Agreed. I would go a step further and suggest that the Fairness Doctrine be re-established and that private donations to schools, colleges and universities be limited to anonymous donations.

Chuck Ludikee wrote:That is surly a big part and, as you said, tends to be missing. I like to think that when teachable moments present themselves I try and cause a little questioning inside their gray matter. A little seed planted here and there they grow into something they can look at and ponder over.

Funny thing, I'm tutoring a 13 year old. She started out thinking that i was just there to do here homework for her. A lot of schools have fallen into this mode of feeding out information that students are just expected to blindly accept. It took me nearly a month (one hour a week) to just gewt her to realize that she was supposed to be doing the work.

[Record set]
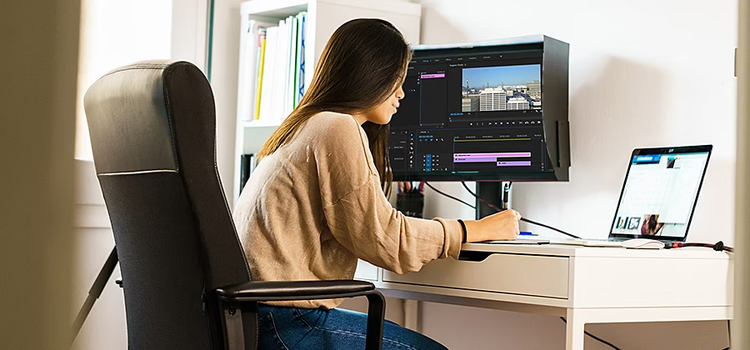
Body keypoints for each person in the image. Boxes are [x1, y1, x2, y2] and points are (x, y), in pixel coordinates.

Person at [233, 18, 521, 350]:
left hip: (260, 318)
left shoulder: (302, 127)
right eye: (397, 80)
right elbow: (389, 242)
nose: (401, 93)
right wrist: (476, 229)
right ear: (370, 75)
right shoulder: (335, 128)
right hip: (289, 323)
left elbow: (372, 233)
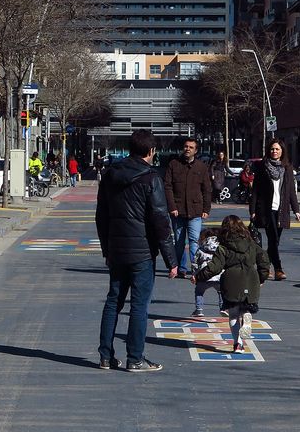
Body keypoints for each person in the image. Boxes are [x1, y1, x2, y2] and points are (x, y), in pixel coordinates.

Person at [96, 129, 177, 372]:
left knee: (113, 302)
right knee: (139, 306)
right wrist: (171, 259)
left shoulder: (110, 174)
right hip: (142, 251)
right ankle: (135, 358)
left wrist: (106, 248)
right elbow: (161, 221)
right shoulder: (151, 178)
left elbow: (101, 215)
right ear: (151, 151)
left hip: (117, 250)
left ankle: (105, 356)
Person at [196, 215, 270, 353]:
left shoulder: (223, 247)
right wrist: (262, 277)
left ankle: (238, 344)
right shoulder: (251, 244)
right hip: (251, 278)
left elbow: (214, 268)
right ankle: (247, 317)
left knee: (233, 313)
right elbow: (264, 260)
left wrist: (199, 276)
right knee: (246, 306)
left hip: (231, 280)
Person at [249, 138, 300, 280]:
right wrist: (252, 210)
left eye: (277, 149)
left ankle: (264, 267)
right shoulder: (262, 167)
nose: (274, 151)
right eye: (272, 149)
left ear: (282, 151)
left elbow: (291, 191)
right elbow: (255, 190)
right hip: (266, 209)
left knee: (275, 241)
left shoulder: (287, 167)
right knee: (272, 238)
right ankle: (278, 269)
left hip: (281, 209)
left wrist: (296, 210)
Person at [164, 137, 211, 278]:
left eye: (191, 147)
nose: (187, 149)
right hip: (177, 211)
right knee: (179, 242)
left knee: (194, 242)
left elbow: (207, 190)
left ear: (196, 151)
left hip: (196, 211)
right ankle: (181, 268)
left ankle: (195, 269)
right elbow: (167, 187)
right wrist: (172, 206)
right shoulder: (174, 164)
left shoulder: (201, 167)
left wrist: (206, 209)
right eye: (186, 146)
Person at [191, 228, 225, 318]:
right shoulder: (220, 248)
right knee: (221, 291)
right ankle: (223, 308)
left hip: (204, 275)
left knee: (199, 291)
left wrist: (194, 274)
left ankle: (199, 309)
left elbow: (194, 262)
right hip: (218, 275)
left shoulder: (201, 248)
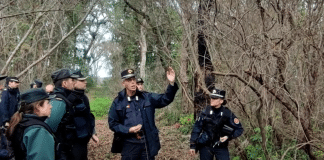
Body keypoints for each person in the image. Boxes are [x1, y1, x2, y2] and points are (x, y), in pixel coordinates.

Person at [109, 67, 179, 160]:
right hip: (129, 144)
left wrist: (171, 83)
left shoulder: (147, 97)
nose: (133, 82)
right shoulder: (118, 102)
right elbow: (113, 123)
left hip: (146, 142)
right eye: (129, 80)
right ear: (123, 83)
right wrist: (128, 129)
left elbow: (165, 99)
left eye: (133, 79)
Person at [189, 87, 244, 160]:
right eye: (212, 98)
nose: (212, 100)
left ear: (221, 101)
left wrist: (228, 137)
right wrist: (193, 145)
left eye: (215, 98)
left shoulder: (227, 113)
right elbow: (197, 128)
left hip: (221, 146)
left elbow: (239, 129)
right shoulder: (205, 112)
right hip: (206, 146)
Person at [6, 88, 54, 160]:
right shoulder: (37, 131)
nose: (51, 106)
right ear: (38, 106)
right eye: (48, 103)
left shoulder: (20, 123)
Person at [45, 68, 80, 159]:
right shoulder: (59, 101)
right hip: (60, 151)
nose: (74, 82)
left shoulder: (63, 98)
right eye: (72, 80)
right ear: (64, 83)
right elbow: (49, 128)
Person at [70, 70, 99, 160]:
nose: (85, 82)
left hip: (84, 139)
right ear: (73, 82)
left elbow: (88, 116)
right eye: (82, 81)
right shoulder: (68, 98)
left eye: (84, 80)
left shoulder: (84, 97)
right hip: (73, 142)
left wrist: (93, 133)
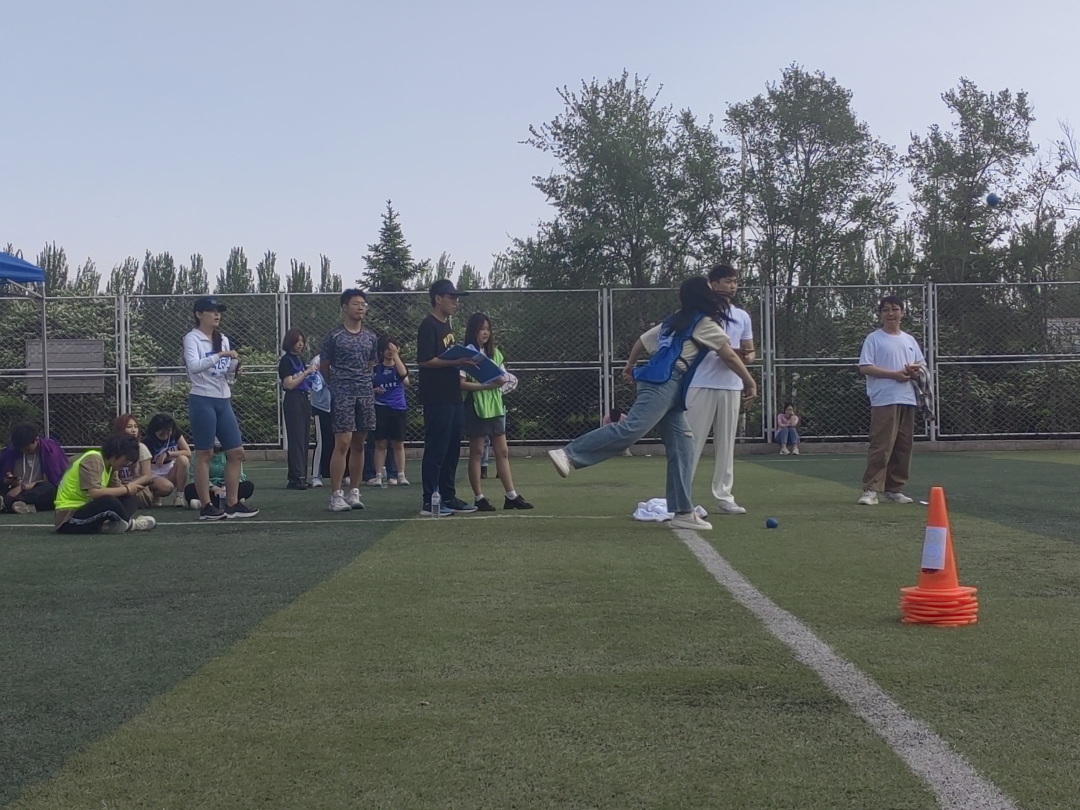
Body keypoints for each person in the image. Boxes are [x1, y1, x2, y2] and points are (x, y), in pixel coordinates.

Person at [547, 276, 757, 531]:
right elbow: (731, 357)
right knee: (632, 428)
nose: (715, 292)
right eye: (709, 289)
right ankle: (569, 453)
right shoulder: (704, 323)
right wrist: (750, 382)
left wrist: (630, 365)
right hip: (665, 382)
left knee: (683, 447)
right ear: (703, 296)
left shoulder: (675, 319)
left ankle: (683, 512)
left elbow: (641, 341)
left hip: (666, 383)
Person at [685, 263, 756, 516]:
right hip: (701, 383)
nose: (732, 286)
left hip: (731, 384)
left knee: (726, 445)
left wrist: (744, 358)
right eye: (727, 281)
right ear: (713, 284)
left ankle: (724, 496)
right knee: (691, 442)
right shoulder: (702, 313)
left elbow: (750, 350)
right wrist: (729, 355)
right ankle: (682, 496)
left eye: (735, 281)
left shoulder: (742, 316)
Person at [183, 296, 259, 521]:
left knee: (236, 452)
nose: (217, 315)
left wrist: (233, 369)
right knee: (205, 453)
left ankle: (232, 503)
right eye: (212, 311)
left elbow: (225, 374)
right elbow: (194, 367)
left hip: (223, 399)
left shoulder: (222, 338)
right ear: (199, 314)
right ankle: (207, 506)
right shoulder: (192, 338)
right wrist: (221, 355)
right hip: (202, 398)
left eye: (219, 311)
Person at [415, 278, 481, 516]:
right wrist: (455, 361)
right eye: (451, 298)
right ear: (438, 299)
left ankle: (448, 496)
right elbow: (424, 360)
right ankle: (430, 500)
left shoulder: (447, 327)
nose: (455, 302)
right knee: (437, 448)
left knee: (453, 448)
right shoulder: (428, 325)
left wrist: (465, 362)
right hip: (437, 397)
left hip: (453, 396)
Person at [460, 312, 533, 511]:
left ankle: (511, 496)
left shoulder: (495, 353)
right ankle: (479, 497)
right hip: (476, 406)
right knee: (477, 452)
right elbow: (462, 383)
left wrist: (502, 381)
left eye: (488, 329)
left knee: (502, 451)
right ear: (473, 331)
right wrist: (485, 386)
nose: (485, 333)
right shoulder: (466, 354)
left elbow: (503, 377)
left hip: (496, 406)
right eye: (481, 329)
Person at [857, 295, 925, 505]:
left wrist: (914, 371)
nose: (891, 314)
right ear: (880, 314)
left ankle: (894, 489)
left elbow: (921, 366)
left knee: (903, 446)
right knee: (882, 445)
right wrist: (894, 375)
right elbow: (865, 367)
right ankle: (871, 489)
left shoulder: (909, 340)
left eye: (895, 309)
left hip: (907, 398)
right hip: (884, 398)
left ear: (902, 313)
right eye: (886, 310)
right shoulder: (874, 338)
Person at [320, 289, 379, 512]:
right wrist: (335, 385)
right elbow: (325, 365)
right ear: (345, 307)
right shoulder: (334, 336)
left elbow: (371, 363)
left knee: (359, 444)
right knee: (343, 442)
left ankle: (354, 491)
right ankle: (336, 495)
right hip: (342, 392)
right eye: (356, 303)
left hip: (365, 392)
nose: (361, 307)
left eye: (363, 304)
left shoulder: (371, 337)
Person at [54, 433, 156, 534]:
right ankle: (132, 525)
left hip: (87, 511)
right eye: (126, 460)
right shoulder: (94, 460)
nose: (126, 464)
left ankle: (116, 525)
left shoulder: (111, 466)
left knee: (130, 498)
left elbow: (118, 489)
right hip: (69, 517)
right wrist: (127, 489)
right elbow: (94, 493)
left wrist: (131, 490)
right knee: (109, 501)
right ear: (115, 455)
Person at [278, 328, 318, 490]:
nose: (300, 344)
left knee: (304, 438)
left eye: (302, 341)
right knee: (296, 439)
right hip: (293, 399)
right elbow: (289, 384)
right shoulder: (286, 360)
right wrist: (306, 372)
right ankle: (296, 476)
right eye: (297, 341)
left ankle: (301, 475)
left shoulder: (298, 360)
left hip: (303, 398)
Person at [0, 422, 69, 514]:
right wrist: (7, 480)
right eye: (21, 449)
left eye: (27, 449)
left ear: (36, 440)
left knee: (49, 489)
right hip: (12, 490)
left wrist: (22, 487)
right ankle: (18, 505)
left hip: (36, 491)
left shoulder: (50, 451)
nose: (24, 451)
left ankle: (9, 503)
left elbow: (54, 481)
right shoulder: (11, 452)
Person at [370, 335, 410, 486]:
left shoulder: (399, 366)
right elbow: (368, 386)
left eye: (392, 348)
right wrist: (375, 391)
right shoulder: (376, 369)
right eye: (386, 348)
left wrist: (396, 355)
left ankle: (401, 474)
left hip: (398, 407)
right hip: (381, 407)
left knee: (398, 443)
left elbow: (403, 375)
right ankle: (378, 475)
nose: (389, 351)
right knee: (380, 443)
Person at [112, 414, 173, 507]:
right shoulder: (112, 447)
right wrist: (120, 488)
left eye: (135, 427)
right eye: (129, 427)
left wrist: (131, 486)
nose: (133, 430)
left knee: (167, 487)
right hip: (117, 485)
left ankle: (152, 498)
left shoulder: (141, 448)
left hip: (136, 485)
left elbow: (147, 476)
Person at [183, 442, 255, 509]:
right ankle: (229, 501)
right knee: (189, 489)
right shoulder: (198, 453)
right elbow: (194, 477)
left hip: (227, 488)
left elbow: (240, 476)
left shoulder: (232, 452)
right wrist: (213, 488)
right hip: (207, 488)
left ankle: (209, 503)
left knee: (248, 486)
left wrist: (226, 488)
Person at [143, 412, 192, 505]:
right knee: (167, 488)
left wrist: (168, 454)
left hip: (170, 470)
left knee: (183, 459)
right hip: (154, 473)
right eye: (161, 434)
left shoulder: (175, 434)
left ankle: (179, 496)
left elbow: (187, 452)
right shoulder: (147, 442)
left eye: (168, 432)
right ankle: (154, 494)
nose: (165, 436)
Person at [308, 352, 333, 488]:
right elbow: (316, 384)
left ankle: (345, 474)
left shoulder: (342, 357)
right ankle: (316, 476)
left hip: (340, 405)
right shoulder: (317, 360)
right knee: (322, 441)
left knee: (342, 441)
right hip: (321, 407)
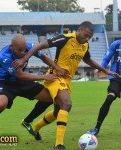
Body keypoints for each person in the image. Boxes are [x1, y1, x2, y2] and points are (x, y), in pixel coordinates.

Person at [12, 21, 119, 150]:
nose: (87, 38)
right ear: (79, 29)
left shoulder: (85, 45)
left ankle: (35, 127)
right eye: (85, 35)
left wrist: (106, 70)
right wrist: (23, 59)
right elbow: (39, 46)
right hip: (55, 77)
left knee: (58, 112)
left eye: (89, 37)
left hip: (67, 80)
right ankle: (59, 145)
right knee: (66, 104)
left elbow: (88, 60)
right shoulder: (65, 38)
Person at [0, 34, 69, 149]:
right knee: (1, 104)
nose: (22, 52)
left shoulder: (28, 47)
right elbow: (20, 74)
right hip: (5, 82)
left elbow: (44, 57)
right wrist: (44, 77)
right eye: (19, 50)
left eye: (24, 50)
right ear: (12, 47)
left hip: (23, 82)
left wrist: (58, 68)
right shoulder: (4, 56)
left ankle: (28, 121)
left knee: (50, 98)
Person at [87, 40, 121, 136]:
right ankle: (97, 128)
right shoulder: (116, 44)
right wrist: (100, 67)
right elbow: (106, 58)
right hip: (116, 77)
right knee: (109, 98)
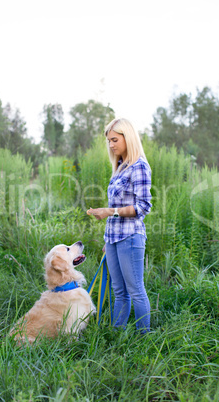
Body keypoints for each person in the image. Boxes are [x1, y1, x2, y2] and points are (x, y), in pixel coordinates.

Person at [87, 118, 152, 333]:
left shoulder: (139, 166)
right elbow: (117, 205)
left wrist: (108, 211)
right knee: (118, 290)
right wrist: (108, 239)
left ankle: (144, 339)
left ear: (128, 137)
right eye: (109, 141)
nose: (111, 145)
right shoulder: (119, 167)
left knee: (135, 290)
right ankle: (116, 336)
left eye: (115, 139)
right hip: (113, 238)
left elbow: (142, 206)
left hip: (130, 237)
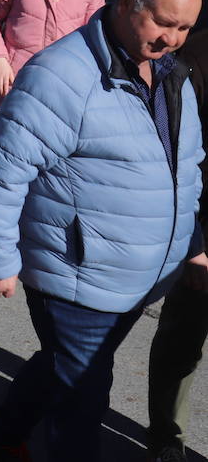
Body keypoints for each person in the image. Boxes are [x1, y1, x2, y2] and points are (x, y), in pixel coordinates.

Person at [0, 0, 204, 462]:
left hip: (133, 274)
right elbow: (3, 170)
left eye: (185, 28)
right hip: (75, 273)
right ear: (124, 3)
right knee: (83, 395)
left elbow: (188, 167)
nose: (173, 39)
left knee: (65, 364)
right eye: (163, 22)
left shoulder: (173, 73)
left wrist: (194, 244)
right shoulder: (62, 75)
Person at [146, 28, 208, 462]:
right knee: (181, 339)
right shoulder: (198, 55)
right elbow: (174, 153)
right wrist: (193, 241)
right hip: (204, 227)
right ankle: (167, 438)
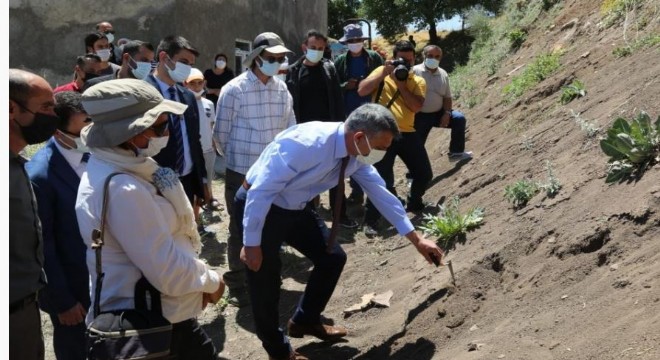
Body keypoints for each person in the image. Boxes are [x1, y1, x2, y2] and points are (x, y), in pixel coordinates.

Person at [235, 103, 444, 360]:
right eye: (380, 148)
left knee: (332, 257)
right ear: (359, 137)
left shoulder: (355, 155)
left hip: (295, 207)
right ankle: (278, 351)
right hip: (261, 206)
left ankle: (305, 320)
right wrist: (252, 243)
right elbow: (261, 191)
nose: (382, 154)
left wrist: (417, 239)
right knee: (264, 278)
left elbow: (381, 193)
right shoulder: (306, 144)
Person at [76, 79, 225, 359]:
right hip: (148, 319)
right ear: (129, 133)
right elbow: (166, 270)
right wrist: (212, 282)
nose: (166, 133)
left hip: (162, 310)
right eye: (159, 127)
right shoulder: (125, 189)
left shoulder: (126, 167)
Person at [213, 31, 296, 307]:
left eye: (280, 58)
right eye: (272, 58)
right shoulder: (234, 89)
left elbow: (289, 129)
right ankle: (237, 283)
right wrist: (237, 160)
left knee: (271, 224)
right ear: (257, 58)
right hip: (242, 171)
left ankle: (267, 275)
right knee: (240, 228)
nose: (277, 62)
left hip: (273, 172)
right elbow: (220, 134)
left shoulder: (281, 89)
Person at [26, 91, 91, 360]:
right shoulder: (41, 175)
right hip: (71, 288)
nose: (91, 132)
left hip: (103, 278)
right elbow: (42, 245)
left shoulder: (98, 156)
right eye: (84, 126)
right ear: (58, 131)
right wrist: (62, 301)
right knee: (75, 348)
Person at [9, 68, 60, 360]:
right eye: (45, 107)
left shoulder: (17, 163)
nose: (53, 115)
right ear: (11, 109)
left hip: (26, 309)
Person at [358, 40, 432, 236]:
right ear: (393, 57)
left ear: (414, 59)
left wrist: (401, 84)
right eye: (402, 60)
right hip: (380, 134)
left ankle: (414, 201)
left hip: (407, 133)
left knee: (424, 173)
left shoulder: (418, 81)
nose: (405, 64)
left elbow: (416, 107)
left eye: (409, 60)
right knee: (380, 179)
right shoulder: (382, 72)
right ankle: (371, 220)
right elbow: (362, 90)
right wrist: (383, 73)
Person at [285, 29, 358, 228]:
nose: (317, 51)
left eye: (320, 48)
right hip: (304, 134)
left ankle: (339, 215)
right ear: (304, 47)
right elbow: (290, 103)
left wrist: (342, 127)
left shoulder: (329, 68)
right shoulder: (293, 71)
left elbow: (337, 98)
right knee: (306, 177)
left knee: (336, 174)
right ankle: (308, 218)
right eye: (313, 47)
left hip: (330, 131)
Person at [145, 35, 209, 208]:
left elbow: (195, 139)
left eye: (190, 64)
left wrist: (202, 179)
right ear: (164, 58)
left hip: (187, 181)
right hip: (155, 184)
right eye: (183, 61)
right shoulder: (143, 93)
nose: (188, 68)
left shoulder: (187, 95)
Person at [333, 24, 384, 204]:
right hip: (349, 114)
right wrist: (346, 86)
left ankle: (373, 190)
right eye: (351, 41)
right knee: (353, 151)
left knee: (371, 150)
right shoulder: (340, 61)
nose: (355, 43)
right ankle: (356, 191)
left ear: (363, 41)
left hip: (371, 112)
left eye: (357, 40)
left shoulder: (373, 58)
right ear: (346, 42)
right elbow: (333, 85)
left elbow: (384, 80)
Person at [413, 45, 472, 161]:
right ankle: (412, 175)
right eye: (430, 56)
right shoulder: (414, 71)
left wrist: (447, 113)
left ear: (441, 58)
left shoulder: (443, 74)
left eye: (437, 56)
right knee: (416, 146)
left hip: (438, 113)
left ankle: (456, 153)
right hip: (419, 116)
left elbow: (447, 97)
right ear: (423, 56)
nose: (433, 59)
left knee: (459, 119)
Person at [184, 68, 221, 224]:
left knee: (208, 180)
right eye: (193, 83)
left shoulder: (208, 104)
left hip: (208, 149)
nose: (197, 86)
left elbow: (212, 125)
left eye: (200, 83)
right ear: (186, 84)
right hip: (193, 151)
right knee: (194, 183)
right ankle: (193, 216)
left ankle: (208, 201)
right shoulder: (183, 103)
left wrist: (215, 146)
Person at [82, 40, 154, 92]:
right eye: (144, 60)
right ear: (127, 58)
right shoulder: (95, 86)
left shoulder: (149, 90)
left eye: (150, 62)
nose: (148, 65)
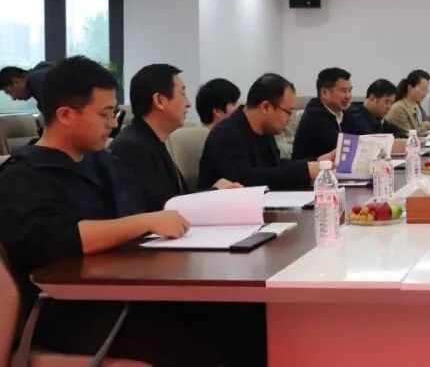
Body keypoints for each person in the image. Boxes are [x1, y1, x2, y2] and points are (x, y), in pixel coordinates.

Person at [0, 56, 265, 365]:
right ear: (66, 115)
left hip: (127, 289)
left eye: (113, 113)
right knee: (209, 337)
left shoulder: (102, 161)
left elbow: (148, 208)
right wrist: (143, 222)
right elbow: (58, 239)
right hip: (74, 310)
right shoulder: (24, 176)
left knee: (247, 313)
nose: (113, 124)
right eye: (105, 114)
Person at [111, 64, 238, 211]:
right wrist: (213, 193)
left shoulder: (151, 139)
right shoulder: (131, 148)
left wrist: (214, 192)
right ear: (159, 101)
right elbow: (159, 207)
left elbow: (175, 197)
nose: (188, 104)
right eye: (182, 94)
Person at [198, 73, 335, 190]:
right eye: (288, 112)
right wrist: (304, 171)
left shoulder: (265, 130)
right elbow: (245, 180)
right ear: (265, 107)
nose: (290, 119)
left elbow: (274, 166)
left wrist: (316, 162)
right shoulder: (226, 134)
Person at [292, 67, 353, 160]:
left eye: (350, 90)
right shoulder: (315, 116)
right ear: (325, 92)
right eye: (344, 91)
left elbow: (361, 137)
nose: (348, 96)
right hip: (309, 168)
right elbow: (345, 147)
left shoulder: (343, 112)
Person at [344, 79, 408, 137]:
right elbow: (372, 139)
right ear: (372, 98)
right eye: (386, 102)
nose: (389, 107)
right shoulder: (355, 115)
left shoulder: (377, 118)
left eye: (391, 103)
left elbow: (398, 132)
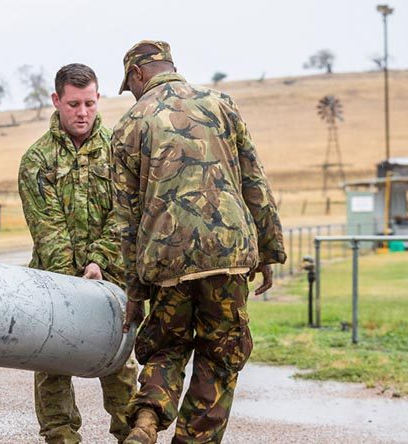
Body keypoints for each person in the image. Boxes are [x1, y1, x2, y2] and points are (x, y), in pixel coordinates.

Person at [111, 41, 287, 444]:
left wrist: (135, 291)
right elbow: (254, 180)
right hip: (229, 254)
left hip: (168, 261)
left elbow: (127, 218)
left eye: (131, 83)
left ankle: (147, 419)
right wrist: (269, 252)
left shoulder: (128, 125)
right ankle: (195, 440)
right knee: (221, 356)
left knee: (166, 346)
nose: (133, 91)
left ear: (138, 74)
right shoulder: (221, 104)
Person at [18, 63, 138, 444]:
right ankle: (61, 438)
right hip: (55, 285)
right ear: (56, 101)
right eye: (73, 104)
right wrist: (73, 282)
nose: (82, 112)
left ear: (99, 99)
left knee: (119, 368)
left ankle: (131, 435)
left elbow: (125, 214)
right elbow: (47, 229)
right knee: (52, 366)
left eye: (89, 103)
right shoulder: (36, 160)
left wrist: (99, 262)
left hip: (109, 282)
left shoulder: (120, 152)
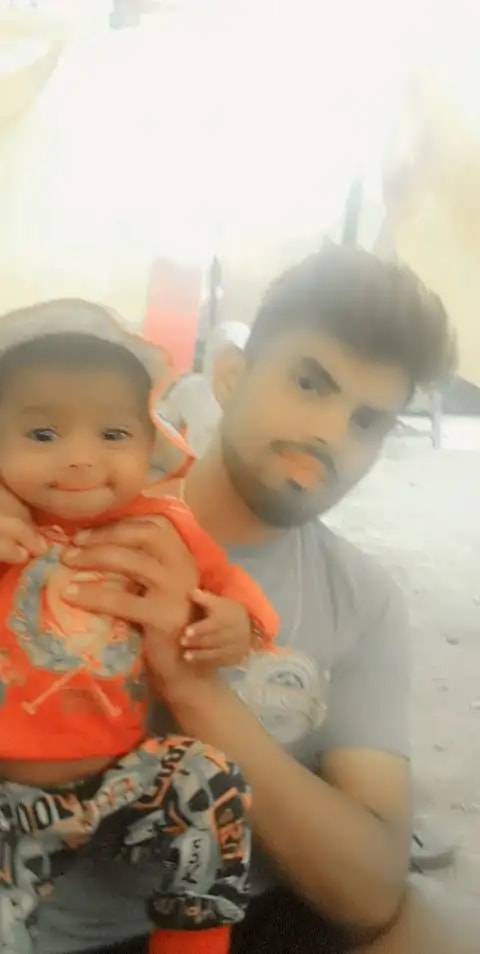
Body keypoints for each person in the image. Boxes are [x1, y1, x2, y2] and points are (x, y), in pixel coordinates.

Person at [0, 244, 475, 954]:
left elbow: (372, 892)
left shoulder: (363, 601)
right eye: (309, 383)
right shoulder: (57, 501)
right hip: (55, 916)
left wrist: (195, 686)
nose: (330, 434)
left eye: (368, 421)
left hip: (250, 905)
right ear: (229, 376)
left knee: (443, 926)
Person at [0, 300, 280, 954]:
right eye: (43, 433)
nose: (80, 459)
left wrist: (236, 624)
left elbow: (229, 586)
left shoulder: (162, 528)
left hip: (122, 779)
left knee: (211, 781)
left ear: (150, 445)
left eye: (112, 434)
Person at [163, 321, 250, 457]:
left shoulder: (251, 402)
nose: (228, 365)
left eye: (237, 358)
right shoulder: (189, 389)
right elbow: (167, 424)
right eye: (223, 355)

[Activity list]
1. List the types of institutions that the text on schools and teaching says should be limited to anonymous private donations.
2. Copy the text on schools and teaching from "Agreed. I would" up to and including "doing the work.".
3. Write what comes next in the text on schools and teaching, starting after its last sentence.

[Exercise responses]
1.
schools
colleges
universities

2.
Agreed. I would go a step further and suggest that the Fairness Doctrine be re-established and that private donations to schools, colleges and universities be limited to anonymous donations.

Chuck Ludikee wrote:That is surly a big part and, as you said, tends to be missing. I like to think that when teachable moments present themselves I try and cause a little questioning inside their gray matter. A little seed planted here and there they grow into something they can look at and ponder over.

Funny thing, I'm tutoring a 13 year old. She started out thinking that i was just there to do here homework for her. A lot of schools have fallen into this mode of feeding out information that students are just expected to blindly accept. It took me nearly a month (one hour a week) to just gewt her to realize that she was supposed to be doing the work.

3.
Chuck Ludikee wrote:It is hard for me to imagine a war more wrong than the Vietnam War, but boys who really didn’t want to go went. They knew instinctively that something was wrong to force our form of capitalism on one of the poorest areas on the planet. I was a Marine during that time, (I did NOT get sent there.) and I can remember numerous conversations where the reason given for being in uniform was not nationalism or stopping communism but not wanting to be called a coward. That brings me back to the desire to belong. If they had spend time with an antiwar activist they might burned their draft card and joined the protests, and that brings us back to your critical thinking.

I lucked out, I turned 18 right when they ended college deferments but they ended the war just a few months later.

Vietnam was a sort of special case. The civil rights movement was still very active and since a lot of civil rights activists were young people of draft age. The students were safe because of their deferments but non-students in the civil rights movement were invariably threatened with the draft. Protest singers like Phil Ochs, Bob Dylan and Joan Baez made their careers by spreading the anti-war sentiment in their songs. The anti-war movement really gained momentum when Nixon started pushing to end student deferments.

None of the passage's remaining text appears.